# Youtube channel help



## Hero2Zero (Nov 5, 2018)

I didn't think I'd post it this soon, but then I thought why not... Well, I'm aspiring to do a youtube channel about photography and I would appreciate some help from you guys. What would catch your interest if you were to go on youtube for photography channels? And how would your "dream photography channel" look like?

I'm thinking of covering the basics first and then go into more advanced things. What do you think I should include when I cover the basics?

Here's the channel: Artview

Hopefully this is not rated as marketing, since the only thing I care about is your opinions


----------



## zombiesniper (Nov 5, 2018)

I've looked at your youtube and have watched both videos.

First thing is that people want to know they are learning from a skilled individual that is good at relaying concepts in a way that is easy to digest.

You need to establish that you are knowledgeable in photography BEFORE trying to teach anyone anything. I watch very few youtube photography tutorials because for every one that states composition is the most important thing in photography I can find you 5 others that will disagree. The few that I do watch are competent photographers, not gear reviewers or photography conspiracy theorists.

Relaying your message can be done a lot easier if you do not try to do the voiceover all in one shot. You will need a clear concise message without all of the interruptions. I understand english is not your first language but editing is a part of presenting a good product.

_RECORDED DATA_
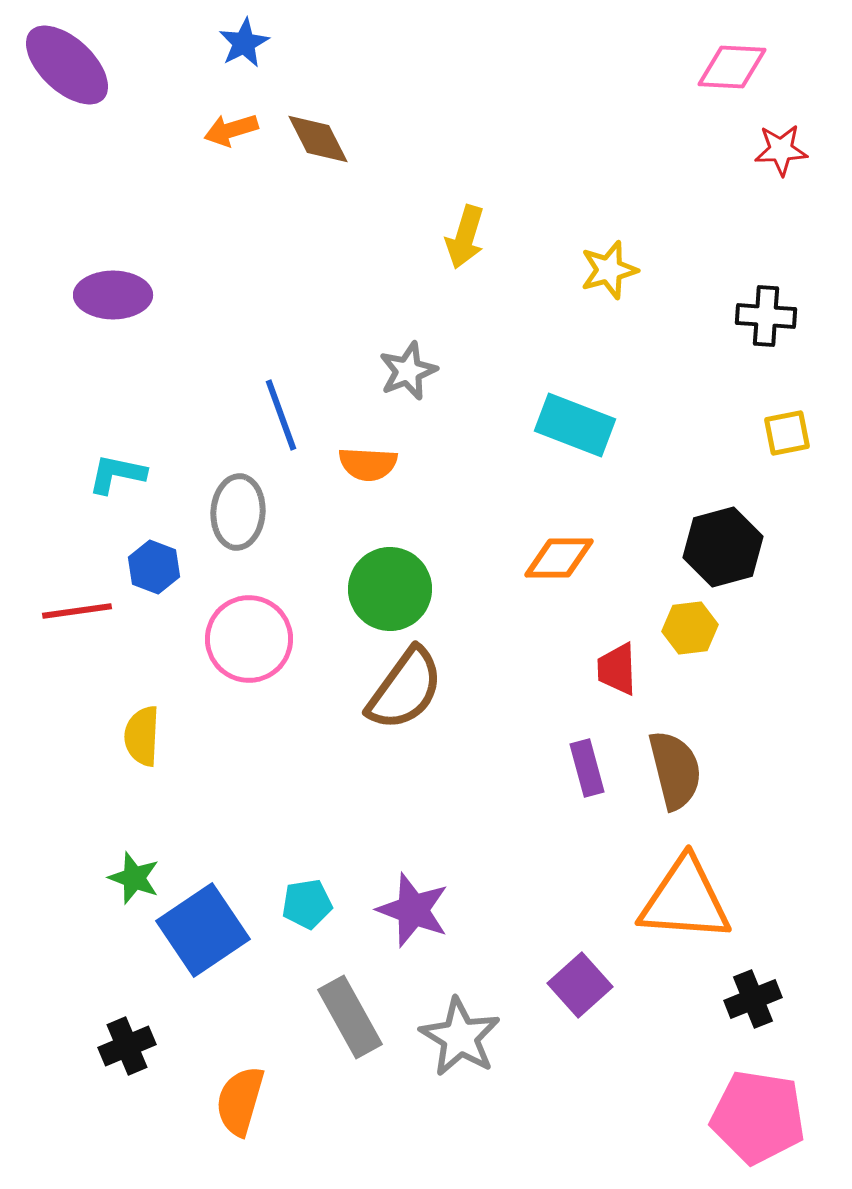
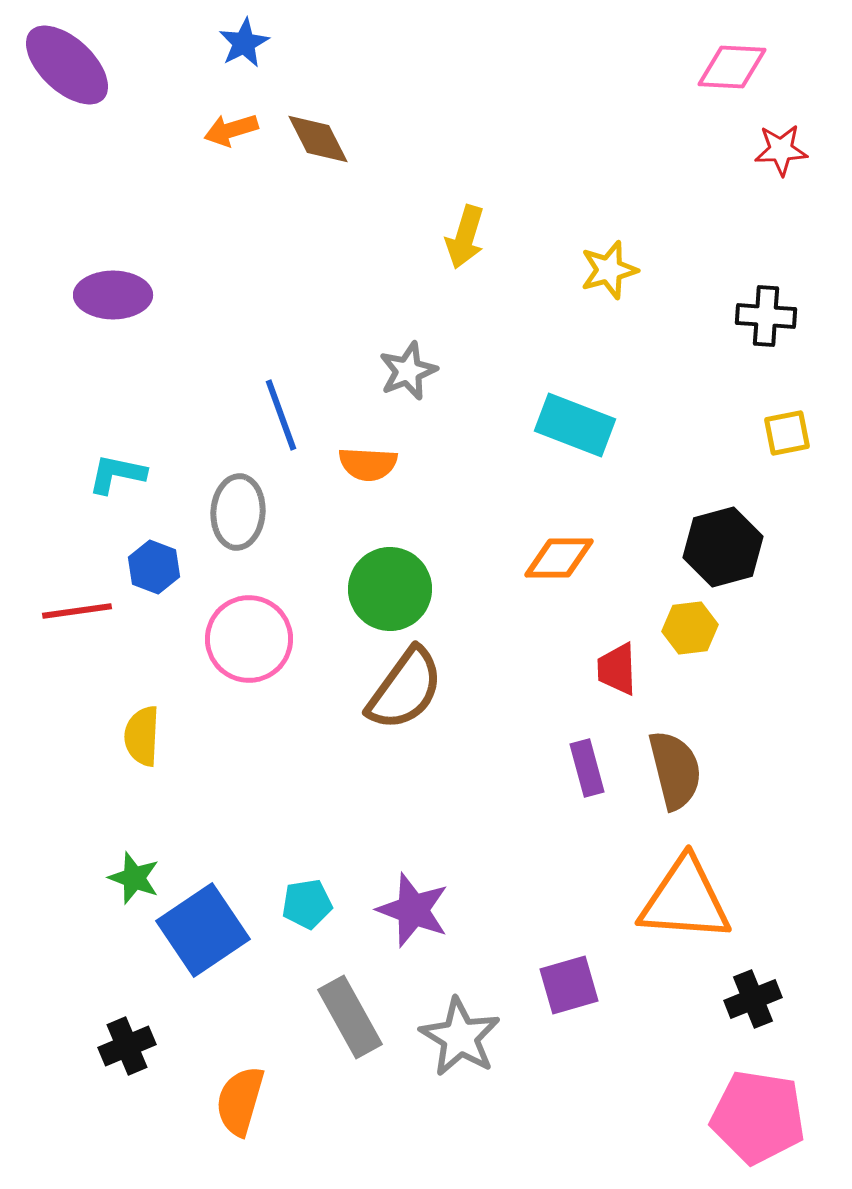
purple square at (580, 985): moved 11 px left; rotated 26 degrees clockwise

_PROBLEM SET_
(a) In the thread, what name does Hero2Zero give for the channel?
(b) Change "videos" to "clips" in the thread's passage between "Here's the channel: Artview" and "watched both videos.", inclusive, and write out the revised passage.
This data comes from a separate source than the thread.

_SOLUTIONS TO THE EXERCISE_
(a) Artview

(b)
Here's the channel: Artview

Hopefully this is not rated as marketing, since the only thing I care about is your opinions


----------



## zombiesniper (Nov 5, 2018)

I've looked at your youtube and have watched both clips.